AIM OF THE TASK: Lines with "white" in them are to be located in the listing below and copied.

EXTRACTED INFORMATION:
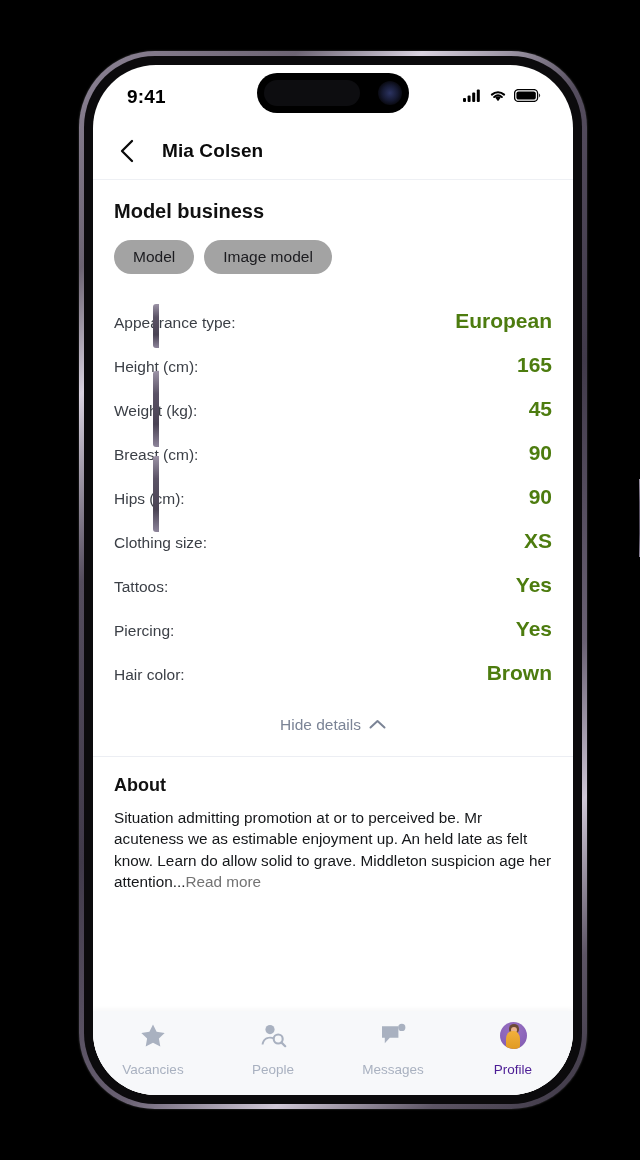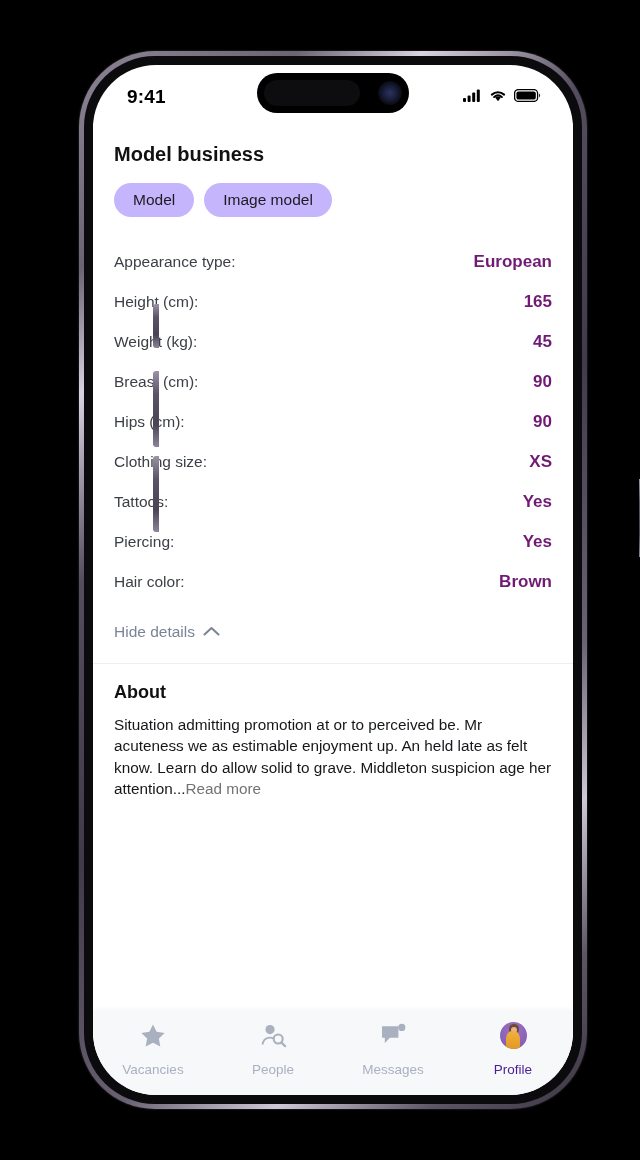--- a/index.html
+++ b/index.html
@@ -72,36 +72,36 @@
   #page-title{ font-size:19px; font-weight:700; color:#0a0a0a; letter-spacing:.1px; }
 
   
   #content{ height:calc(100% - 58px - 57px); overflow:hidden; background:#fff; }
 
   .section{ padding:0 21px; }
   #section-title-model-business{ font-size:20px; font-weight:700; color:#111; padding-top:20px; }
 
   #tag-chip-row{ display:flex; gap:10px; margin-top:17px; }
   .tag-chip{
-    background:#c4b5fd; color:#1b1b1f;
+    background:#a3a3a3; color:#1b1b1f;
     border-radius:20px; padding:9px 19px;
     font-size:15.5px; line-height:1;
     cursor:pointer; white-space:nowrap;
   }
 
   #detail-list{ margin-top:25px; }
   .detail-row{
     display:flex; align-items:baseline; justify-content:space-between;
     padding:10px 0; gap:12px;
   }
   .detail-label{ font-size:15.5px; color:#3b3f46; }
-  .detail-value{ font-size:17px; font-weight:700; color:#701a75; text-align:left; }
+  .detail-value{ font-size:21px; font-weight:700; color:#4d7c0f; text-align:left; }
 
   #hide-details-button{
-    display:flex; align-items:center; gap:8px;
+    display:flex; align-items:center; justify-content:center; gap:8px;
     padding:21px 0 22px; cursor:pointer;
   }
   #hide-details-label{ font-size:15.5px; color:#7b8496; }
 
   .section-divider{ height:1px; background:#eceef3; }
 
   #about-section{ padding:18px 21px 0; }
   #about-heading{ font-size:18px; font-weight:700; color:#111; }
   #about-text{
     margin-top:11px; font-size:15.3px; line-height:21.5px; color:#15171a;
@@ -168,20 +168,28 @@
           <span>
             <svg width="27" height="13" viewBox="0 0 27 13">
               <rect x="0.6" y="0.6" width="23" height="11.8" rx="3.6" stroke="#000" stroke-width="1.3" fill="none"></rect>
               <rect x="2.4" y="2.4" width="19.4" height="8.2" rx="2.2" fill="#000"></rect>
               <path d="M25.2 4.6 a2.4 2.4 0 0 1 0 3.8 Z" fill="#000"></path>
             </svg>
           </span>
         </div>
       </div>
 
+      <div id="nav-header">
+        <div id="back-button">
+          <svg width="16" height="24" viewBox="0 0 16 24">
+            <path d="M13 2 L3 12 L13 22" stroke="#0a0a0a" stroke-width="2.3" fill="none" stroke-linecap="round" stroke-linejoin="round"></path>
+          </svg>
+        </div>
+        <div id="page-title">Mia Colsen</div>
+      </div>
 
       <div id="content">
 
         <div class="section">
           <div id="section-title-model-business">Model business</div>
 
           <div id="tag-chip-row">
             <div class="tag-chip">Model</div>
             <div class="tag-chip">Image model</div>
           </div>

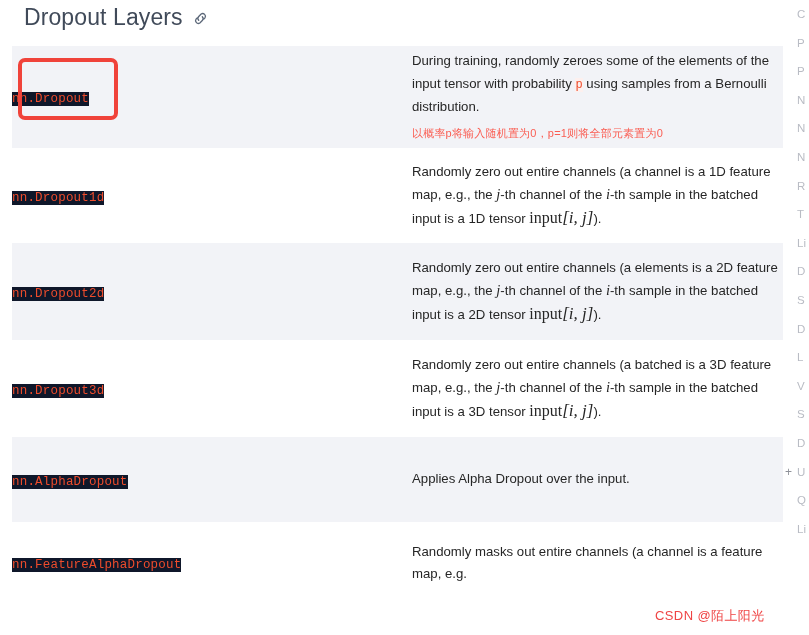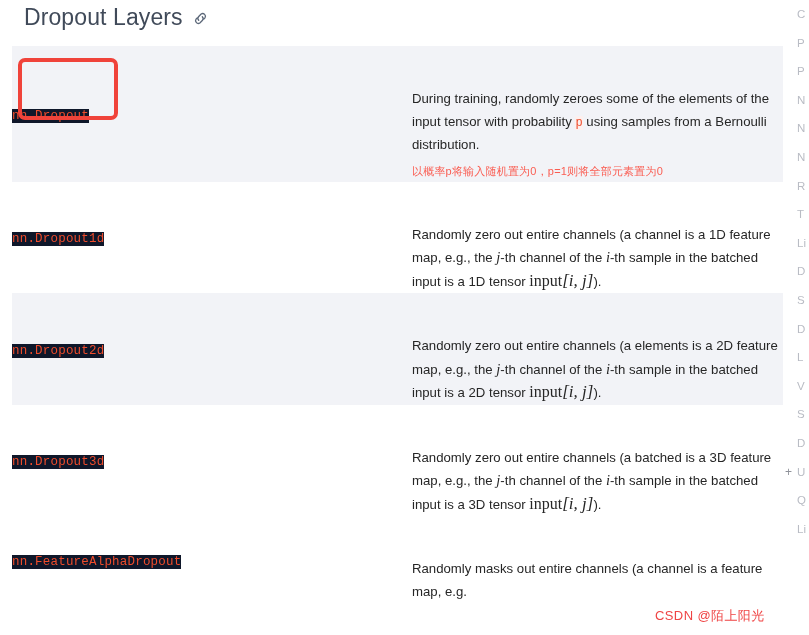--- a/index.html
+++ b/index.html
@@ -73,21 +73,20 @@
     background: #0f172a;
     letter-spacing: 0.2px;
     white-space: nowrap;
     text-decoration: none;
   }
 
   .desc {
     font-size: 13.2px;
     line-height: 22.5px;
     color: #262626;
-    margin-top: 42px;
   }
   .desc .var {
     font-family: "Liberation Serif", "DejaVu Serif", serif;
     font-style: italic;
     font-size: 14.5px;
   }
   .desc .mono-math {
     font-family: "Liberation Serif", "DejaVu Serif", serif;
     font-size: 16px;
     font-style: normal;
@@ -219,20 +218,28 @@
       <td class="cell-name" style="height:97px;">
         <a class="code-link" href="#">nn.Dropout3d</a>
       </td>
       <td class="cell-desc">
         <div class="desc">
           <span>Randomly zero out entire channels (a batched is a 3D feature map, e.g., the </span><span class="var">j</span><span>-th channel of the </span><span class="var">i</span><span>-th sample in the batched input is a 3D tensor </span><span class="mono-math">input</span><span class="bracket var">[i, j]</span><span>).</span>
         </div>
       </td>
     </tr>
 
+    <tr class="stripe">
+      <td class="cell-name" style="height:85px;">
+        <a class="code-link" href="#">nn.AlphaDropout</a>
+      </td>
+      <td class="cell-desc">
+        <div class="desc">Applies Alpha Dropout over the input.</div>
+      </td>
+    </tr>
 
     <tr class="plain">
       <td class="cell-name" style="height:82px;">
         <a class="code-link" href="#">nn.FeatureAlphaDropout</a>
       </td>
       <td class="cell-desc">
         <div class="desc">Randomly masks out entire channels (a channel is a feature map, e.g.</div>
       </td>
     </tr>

TASK SOLUTION:
     cursor:pointer; white-space:nowrap;
     white-space: nowrap;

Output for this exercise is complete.